[Collected data]
'''

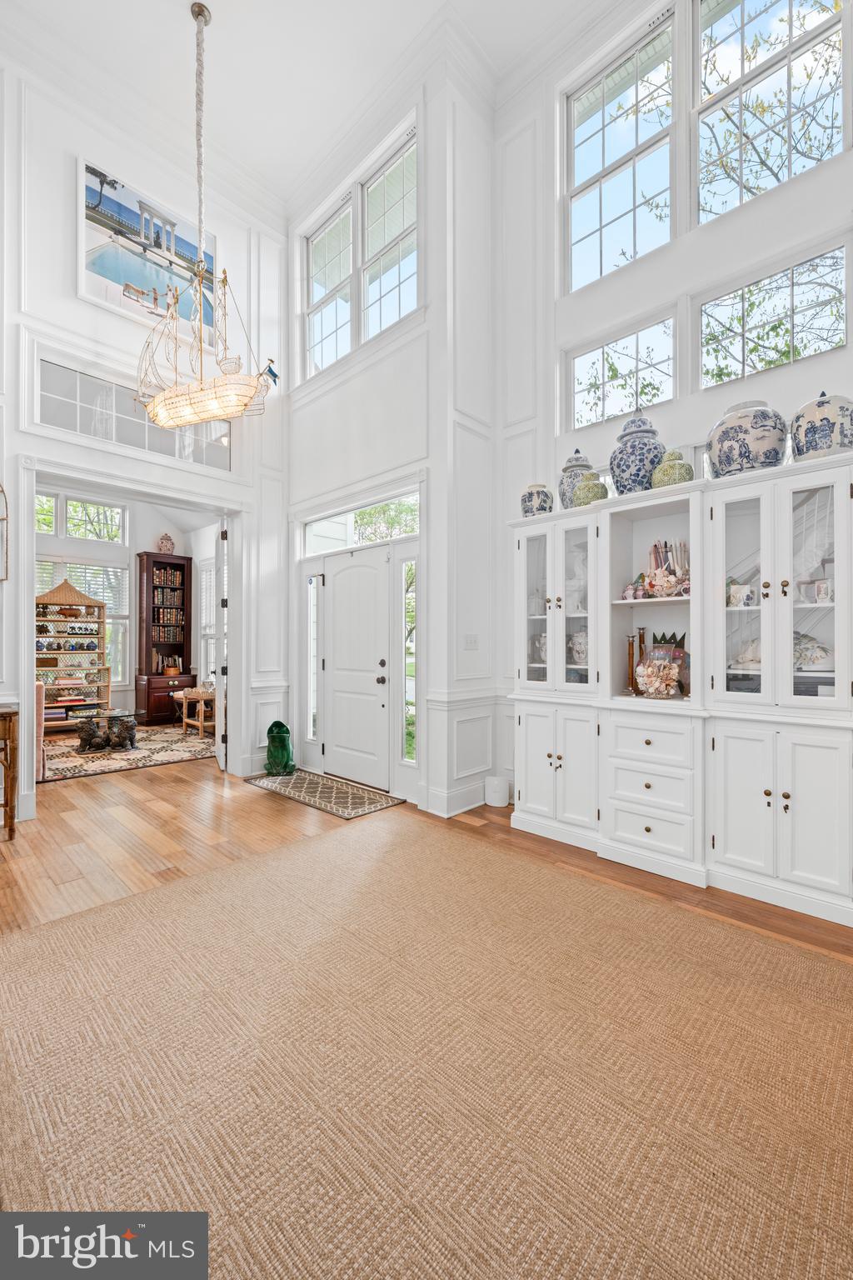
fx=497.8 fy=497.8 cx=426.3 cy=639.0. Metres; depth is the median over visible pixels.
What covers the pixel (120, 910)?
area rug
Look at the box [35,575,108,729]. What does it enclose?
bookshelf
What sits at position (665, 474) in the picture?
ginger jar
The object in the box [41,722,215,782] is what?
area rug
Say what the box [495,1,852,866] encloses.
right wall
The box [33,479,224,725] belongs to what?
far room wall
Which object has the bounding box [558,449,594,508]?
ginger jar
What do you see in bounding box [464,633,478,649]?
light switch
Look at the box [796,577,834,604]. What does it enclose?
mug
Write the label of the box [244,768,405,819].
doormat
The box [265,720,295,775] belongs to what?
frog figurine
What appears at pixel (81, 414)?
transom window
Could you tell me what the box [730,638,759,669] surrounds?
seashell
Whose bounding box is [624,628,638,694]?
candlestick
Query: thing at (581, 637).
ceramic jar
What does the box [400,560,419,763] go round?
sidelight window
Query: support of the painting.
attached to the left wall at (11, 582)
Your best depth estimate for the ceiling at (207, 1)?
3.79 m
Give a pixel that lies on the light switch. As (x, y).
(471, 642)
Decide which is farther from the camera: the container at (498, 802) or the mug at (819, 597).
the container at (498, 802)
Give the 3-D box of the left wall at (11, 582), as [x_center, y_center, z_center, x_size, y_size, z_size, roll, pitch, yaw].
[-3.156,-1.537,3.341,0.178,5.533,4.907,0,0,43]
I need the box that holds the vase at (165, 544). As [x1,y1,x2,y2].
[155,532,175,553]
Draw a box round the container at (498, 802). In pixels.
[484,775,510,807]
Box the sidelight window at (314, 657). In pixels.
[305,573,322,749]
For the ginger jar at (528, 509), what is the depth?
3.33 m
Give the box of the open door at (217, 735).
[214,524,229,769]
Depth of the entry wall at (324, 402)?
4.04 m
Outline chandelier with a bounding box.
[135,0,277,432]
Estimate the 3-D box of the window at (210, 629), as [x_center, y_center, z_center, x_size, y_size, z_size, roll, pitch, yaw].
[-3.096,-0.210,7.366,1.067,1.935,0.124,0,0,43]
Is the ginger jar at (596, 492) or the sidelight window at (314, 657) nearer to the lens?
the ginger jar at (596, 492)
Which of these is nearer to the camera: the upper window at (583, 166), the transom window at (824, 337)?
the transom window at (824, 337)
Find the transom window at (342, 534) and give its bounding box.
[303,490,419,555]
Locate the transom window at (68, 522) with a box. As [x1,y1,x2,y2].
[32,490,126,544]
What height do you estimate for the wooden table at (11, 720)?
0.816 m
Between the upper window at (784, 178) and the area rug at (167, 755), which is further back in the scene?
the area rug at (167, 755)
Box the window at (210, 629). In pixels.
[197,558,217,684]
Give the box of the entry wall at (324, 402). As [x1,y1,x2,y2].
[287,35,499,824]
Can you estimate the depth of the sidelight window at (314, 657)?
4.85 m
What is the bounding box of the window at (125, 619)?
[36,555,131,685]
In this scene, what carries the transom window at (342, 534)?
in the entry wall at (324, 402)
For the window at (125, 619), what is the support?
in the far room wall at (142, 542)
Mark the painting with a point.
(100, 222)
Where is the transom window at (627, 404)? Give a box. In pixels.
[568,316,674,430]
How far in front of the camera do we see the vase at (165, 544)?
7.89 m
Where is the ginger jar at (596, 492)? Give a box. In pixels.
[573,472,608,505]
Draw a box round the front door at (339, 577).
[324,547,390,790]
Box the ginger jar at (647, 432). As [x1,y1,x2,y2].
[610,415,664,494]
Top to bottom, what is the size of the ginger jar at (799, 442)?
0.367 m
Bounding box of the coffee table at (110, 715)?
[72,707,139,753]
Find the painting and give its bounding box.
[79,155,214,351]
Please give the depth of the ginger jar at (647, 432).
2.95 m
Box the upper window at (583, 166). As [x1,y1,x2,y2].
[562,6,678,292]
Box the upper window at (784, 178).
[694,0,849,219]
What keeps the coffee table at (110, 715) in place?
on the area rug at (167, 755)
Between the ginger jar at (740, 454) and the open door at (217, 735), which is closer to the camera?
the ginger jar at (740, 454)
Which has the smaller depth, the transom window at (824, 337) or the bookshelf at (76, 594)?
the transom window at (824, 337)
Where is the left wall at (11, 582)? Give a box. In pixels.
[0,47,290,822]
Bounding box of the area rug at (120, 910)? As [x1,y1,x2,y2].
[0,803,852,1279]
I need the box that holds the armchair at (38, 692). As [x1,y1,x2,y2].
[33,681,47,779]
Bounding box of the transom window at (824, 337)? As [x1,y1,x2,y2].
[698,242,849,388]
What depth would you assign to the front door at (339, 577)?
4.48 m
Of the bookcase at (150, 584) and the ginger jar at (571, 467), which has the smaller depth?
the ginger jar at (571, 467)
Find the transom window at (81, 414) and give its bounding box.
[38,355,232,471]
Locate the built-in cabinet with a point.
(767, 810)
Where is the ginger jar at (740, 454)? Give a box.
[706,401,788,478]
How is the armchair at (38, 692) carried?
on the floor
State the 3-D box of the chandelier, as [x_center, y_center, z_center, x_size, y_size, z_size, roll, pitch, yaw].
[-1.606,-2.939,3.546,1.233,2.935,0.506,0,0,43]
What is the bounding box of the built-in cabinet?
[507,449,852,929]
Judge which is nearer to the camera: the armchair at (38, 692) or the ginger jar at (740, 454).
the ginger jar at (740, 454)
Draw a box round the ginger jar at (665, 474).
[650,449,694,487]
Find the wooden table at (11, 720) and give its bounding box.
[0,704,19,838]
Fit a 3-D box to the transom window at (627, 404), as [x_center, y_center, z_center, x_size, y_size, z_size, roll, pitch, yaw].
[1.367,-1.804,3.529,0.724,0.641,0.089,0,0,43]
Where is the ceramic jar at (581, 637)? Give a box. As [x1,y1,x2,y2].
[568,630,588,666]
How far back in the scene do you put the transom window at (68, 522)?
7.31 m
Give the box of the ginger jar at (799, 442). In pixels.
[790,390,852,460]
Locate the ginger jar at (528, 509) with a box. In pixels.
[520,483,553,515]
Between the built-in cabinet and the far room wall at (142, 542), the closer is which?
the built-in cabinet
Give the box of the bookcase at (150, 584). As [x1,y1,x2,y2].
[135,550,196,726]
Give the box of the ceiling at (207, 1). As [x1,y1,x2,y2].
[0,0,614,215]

'''

Task requirements » Please repeat every record exactly as it stands, leaving out any pictures.

Result for this exercise »
fx=497.8 fy=497.8 cx=426.3 cy=639.0. Metres; depth is the median over visible pixels.
What covers the pixel (120, 910)?
area rug
Look at the box [35,575,108,729]. What does it enclose?
bookshelf
What sits at position (665, 474) in the picture?
ginger jar
The object in the box [41,722,215,782] is what?
area rug
Say what the box [495,1,852,866] encloses.
right wall
The box [33,479,224,725] belongs to what?
far room wall
Which object has the bounding box [558,449,594,508]?
ginger jar
What do you see in bounding box [464,633,478,649]?
light switch
Look at the box [796,577,834,604]. What does it enclose?
mug
Write the label of the box [244,768,405,819].
doormat
The box [265,720,295,775] belongs to what?
frog figurine
What appears at pixel (81, 414)?
transom window
Could you tell me what the box [730,638,759,669] surrounds?
seashell
Whose bounding box is [624,628,638,694]?
candlestick
Query: thing at (581, 637).
ceramic jar
What does the box [400,560,419,763] go round?
sidelight window
Query: support of the painting.
attached to the left wall at (11, 582)
Your best depth estimate for the ceiling at (207, 1)?
3.79 m
Give a pixel that lies on the light switch. As (x, y).
(471, 642)
Decide which is farther from the camera: the container at (498, 802) or the mug at (819, 597).
the container at (498, 802)
Give the 3-D box of the left wall at (11, 582), as [x_center, y_center, z_center, x_size, y_size, z_size, roll, pitch, yaw].
[-3.156,-1.537,3.341,0.178,5.533,4.907,0,0,43]
I need the box that holds the vase at (165, 544). As [x1,y1,x2,y2].
[155,532,175,553]
Draw a box round the container at (498, 802). In pixels.
[484,775,510,807]
Box the sidelight window at (314, 657). In pixels.
[305,573,322,749]
For the ginger jar at (528, 509), what is the depth?
3.33 m
Give the box of the open door at (217, 735).
[214,524,229,769]
Depth of the entry wall at (324, 402)?
4.04 m
Outline chandelier with a bounding box.
[135,0,277,432]
Estimate the 3-D box of the window at (210, 629), as [x_center, y_center, z_center, x_size, y_size, z_size, roll, pitch, yaw].
[-3.096,-0.210,7.366,1.067,1.935,0.124,0,0,43]
Is the ginger jar at (596, 492) or the sidelight window at (314, 657) nearer to the lens?
the ginger jar at (596, 492)
Which of these is nearer to the camera: the upper window at (583, 166), the transom window at (824, 337)?
the transom window at (824, 337)
Find the transom window at (342, 534) and give its bounding box.
[303,490,419,555]
Locate the transom window at (68, 522) with a box. As [x1,y1,x2,y2].
[32,490,126,544]
What height do you estimate for the wooden table at (11, 720)?
0.816 m
Between the upper window at (784, 178) and the area rug at (167, 755), which is further back in the scene?
the area rug at (167, 755)
Box the window at (210, 629). In pixels.
[197,558,217,684]
Give the box of the entry wall at (324, 402). As [x1,y1,x2,y2].
[287,35,499,824]
Can you estimate the depth of the sidelight window at (314, 657)?
4.85 m
What is the bounding box of the window at (125, 619)?
[36,555,131,685]
In this scene, what carries the transom window at (342, 534)?
in the entry wall at (324, 402)
For the window at (125, 619), what is the support?
in the far room wall at (142, 542)
Mark the painting with a point.
(100, 222)
Where is the transom window at (627, 404)? Give a box. In pixels.
[568,316,674,430]
How far in front of the camera do we see the vase at (165, 544)?
7.89 m
Where is the ginger jar at (596, 492)? Give a box. In pixels.
[573,472,608,505]
Draw a box round the front door at (339, 577).
[324,547,390,790]
Box the ginger jar at (647, 432). As [x1,y1,x2,y2].
[610,415,664,494]
Top to bottom, what is the size of the ginger jar at (799, 442)?
0.367 m
Bounding box of the coffee table at (110, 715)?
[72,707,139,753]
Find the painting and give its bounding box.
[79,155,214,351]
Please give the depth of the ginger jar at (647, 432).
2.95 m
Box the upper window at (583, 166). As [x1,y1,x2,y2].
[562,6,678,292]
Box the upper window at (784, 178).
[694,0,849,219]
What keeps the coffee table at (110, 715) in place?
on the area rug at (167, 755)
Between the ginger jar at (740, 454) and the open door at (217, 735), which is closer to the camera?
the ginger jar at (740, 454)
Which has the smaller depth, the transom window at (824, 337) or the bookshelf at (76, 594)?
the transom window at (824, 337)
Where is the left wall at (11, 582)? Give a box. In pixels.
[0,47,290,822]
Bounding box of the area rug at (120, 910)? As [x1,y1,x2,y2].
[0,803,852,1279]
I need the box that holds the armchair at (38, 692). As [x1,y1,x2,y2].
[33,681,47,779]
Bounding box of the transom window at (824, 337)? As [x1,y1,x2,y2].
[698,242,849,388]
What depth would you assign to the front door at (339, 577)?
4.48 m
Of the bookcase at (150, 584) and the ginger jar at (571, 467), which has the smaller depth?
the ginger jar at (571, 467)
Find the transom window at (81, 414) and give its bounding box.
[38,355,232,471]
Locate the built-in cabinet with a point.
(767, 810)
Where is the ginger jar at (740, 454)? Give a box.
[706,401,788,478]
How is the armchair at (38, 692) carried?
on the floor
State the 3-D box of the chandelier, as [x_center, y_center, z_center, x_size, y_size, z_size, roll, pitch, yaw].
[-1.606,-2.939,3.546,1.233,2.935,0.506,0,0,43]
What is the bounding box of the built-in cabinet?
[507,449,852,929]
Judge which is nearer to the camera: the armchair at (38, 692) or the ginger jar at (740, 454).
the ginger jar at (740, 454)
Draw a box round the ginger jar at (665, 474).
[650,449,694,487]
Find the wooden table at (11, 720) and give its bounding box.
[0,704,19,838]
Fit a 3-D box to the transom window at (627, 404), as [x_center, y_center, z_center, x_size, y_size, z_size, roll, pitch, yaw].
[1.367,-1.804,3.529,0.724,0.641,0.089,0,0,43]
Where is the ceramic jar at (581, 637)? Give a box. As [x1,y1,x2,y2].
[568,630,588,666]
How far back in the scene do you put the transom window at (68, 522)?
7.31 m
Give the box of the ginger jar at (799, 442). In pixels.
[790,390,852,460]
Locate the ginger jar at (528, 509) with a box. In pixels.
[520,483,553,515]
Between the built-in cabinet and the far room wall at (142, 542), the closer is which?
the built-in cabinet
Give the box of the bookcase at (150, 584). As [x1,y1,x2,y2].
[135,550,196,726]
Give the box of the ceiling at (207, 1). As [x1,y1,x2,y2].
[0,0,614,215]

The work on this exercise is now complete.